**What is required:** Include the line containing "thumb ip: (207, 725)" and all lines before it, repeated exactly from the listing below, without pictures.

- Opening Delimiter -

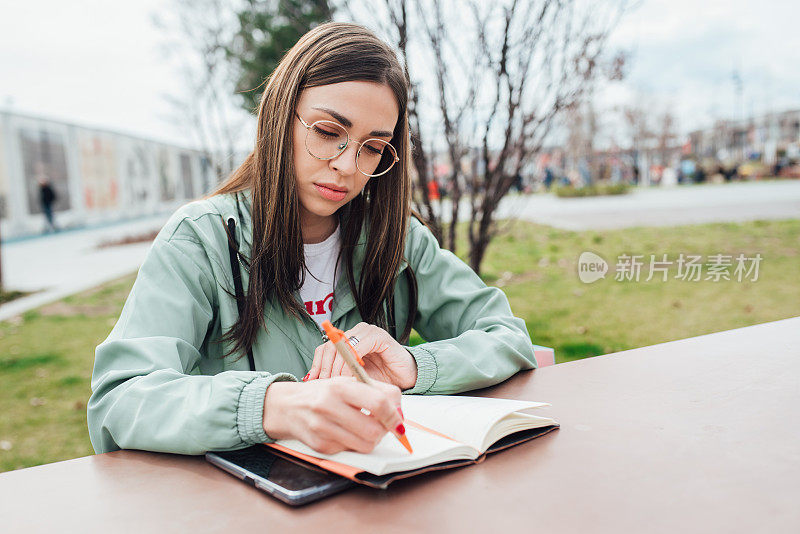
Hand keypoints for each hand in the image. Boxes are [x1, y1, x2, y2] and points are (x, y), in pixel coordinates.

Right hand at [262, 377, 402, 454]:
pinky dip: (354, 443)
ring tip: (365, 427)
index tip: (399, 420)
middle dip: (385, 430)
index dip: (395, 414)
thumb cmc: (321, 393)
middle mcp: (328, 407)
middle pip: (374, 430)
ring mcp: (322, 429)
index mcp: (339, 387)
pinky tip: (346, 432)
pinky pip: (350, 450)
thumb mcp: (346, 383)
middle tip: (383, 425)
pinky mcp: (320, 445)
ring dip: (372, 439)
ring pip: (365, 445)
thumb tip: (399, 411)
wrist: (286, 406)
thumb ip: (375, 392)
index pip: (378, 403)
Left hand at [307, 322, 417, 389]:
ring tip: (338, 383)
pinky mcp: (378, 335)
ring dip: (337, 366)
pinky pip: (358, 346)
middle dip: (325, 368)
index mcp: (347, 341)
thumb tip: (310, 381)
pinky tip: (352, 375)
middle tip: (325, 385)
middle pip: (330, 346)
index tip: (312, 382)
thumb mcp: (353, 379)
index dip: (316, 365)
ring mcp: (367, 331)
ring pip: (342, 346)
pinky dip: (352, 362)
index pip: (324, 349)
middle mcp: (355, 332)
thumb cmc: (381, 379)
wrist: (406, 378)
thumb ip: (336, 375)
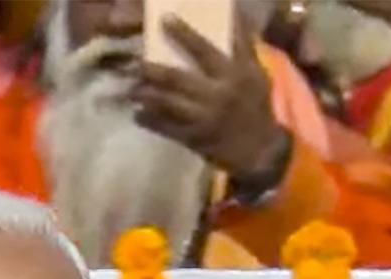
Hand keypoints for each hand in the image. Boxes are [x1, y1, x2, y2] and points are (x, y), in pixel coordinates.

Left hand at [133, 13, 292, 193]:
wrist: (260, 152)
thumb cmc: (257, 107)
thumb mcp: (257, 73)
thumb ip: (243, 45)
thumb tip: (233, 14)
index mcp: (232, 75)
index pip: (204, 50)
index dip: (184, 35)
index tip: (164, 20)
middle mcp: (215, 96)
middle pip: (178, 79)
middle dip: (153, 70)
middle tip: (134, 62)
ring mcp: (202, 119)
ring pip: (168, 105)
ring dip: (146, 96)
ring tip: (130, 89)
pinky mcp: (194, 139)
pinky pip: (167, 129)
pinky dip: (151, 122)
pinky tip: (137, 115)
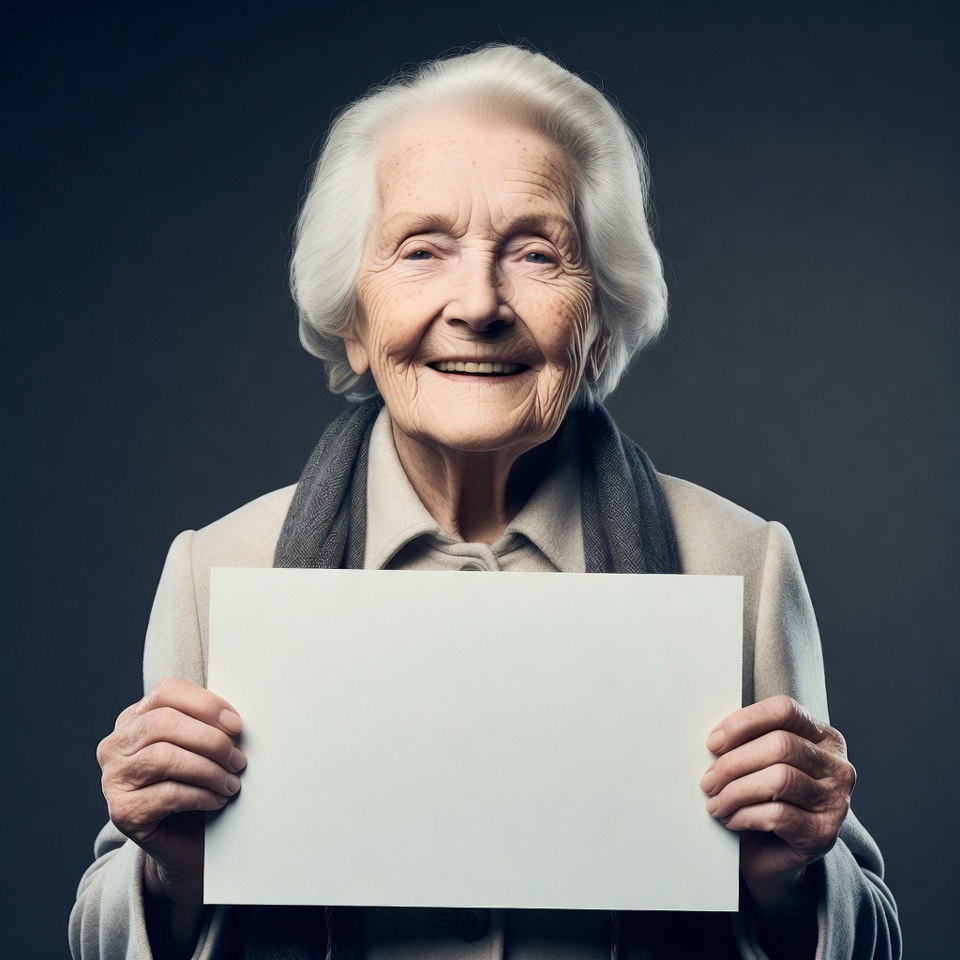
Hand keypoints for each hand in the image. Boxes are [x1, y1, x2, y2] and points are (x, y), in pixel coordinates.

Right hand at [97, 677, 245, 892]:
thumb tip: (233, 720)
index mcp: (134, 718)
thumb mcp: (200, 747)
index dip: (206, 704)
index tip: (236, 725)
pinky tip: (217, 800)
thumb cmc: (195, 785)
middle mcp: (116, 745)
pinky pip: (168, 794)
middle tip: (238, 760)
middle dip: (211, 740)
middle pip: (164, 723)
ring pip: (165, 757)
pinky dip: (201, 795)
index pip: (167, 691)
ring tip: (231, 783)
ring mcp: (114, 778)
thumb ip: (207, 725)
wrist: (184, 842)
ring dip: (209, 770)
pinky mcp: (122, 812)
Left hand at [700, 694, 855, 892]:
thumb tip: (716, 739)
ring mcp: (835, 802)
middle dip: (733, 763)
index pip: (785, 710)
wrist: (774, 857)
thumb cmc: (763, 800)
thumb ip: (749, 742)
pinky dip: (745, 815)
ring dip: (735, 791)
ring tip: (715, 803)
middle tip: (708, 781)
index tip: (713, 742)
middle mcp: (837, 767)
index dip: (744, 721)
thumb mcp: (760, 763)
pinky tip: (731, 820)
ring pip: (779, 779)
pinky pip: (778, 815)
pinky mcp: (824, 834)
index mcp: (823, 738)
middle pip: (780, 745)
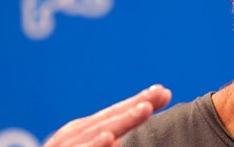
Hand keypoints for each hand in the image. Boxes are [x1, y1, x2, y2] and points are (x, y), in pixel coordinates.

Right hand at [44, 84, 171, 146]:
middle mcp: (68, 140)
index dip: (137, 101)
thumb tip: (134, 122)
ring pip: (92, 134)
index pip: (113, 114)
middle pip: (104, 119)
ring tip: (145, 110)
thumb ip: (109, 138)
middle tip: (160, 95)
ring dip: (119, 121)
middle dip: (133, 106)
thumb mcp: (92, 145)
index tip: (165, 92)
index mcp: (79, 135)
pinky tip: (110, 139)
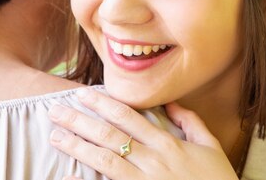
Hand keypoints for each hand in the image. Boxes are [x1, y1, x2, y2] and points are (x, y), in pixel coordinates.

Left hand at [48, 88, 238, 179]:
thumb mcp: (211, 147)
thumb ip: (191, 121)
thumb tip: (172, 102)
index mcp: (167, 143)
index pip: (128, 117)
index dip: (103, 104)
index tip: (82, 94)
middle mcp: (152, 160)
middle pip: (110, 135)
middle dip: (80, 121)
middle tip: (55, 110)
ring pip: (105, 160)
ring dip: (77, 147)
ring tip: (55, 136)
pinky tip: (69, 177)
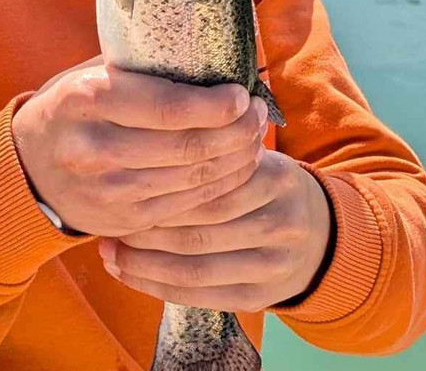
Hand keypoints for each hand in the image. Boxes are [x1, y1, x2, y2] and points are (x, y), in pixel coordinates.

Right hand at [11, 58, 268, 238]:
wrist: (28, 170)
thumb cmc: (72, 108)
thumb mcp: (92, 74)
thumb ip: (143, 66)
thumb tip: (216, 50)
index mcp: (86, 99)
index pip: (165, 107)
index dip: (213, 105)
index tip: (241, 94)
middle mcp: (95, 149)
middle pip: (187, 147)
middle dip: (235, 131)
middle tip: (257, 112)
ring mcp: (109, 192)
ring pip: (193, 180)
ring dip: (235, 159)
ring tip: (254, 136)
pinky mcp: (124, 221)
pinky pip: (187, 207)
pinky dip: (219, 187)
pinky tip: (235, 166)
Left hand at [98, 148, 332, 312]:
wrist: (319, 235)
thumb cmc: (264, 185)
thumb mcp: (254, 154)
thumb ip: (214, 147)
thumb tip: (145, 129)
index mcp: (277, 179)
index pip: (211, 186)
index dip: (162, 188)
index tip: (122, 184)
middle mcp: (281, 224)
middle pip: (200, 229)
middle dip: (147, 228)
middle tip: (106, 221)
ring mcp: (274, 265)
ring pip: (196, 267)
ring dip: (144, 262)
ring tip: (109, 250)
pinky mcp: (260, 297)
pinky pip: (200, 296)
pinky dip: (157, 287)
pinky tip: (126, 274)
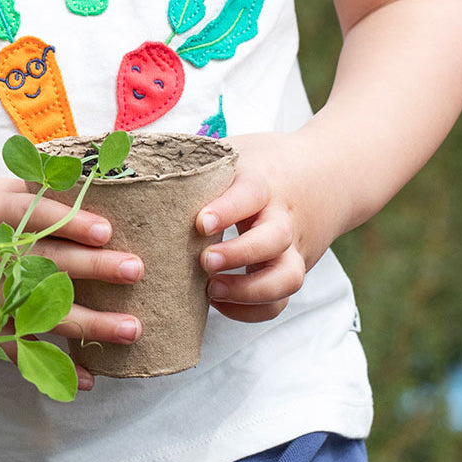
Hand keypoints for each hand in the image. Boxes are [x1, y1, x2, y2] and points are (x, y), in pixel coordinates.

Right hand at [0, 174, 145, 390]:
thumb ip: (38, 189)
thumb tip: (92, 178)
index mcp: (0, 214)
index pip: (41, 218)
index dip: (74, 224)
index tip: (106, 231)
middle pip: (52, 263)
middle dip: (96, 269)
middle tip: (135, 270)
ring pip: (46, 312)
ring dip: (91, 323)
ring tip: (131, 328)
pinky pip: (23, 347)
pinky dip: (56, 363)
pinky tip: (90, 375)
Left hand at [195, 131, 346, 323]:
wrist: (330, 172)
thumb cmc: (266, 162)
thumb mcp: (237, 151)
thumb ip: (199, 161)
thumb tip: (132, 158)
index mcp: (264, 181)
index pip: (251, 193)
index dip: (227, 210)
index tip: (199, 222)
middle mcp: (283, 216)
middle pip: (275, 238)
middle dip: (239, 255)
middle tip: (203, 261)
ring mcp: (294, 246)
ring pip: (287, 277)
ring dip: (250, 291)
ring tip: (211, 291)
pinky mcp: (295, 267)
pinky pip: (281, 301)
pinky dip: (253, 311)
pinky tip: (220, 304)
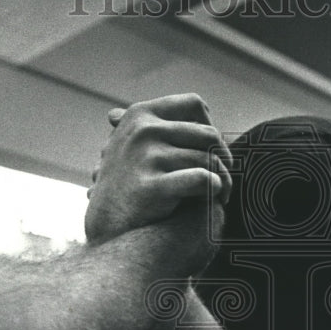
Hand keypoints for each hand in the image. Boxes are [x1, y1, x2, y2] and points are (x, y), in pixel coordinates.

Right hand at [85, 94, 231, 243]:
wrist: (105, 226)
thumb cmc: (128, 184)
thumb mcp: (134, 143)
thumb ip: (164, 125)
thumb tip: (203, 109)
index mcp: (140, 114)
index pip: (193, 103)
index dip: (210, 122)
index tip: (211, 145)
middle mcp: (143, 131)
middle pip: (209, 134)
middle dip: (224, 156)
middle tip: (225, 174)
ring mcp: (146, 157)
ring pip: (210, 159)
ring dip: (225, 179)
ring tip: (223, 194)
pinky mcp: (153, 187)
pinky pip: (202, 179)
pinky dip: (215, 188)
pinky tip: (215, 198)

- Closing Delimiter -

**Exercise solution:**
Hand keypoints for each hand in the image. Boxes are [x1, y1, x2, y2] and points are (x, y), in pixel coordinates.

Right hand at [262, 377, 402, 454]:
pinky dip: (354, 443)
ring tip: (365, 427)
index tip: (399, 420)
middle dip: (385, 430)
index dip: (395, 414)
thumb cmc: (321, 393)
middle mcp: (328, 407)
middle pip: (374, 430)
ring mcp: (322, 429)
index mcp: (339, 387)
pinky tip: (346, 432)
pinky pip: (350, 450)
thumb mcp: (346, 383)
middle tip: (383, 425)
pinky mcp: (320, 445)
ring dip: (372, 439)
ring pip: (365, 445)
thumb tip: (399, 411)
wrist: (286, 406)
thumb ip: (375, 392)
index pip: (378, 403)
Left hand at [307, 322, 417, 389]:
ring tip: (338, 383)
pinky mcp: (378, 335)
ring dip: (337, 366)
pinky pip: (358, 346)
middle dip: (325, 368)
index mcp: (347, 341)
thumb tip: (310, 381)
pinky tip: (352, 375)
middle tip: (325, 385)
middle pip: (330, 346)
index tip: (312, 382)
thumb mcp: (353, 379)
index dip: (316, 365)
ring mcp: (367, 331)
ring pip: (342, 346)
pinky dip: (352, 362)
index pip: (324, 349)
middle mcp: (355, 332)
thumb cmc: (381, 379)
wrist: (406, 378)
thumb ip: (336, 375)
Hand keypoints for each hand in the image. Boxes are [x1, y1, x2, y2] and points are (x, y), in pixel coordinates.

Left hand at [133, 13, 292, 193]:
wrist: (260, 152)
thumb cmc: (257, 107)
thumb mcp: (257, 73)
thumb ip: (243, 45)
thumb tip: (233, 14)
index mcp: (232, 75)
index pip: (204, 50)
index dip: (184, 35)
index tip: (164, 20)
middle mcp: (215, 96)
middle pip: (178, 79)
middle dip: (153, 70)
middle tip: (134, 62)
ring mcp: (202, 119)
ring pip: (168, 105)
ring dip: (146, 96)
ring tip: (130, 89)
pinky mcp: (194, 139)
pinky pip: (167, 129)
pinky dip: (151, 122)
pinky tip: (137, 115)
Hand keypoints for each hand in the image. Boxes are [x1, y1, x2, y2] and points are (x, y), in pixel coordinates.

Right hand at [97, 677, 245, 892]:
thumb tip: (233, 720)
index mcp: (134, 718)
thumb mcp: (200, 747)
index dip: (206, 704)
index tip: (236, 725)
pinky tip: (217, 800)
thumb cmc: (195, 785)
middle mcp: (116, 745)
pinky pip: (168, 794)
middle tip: (238, 760)
middle dip: (211, 740)
middle pip: (164, 723)
ring pip: (165, 757)
pinky dip: (201, 795)
index pip: (167, 691)
ring tip: (231, 783)
ring mcp: (114, 778)
thumb ip: (207, 725)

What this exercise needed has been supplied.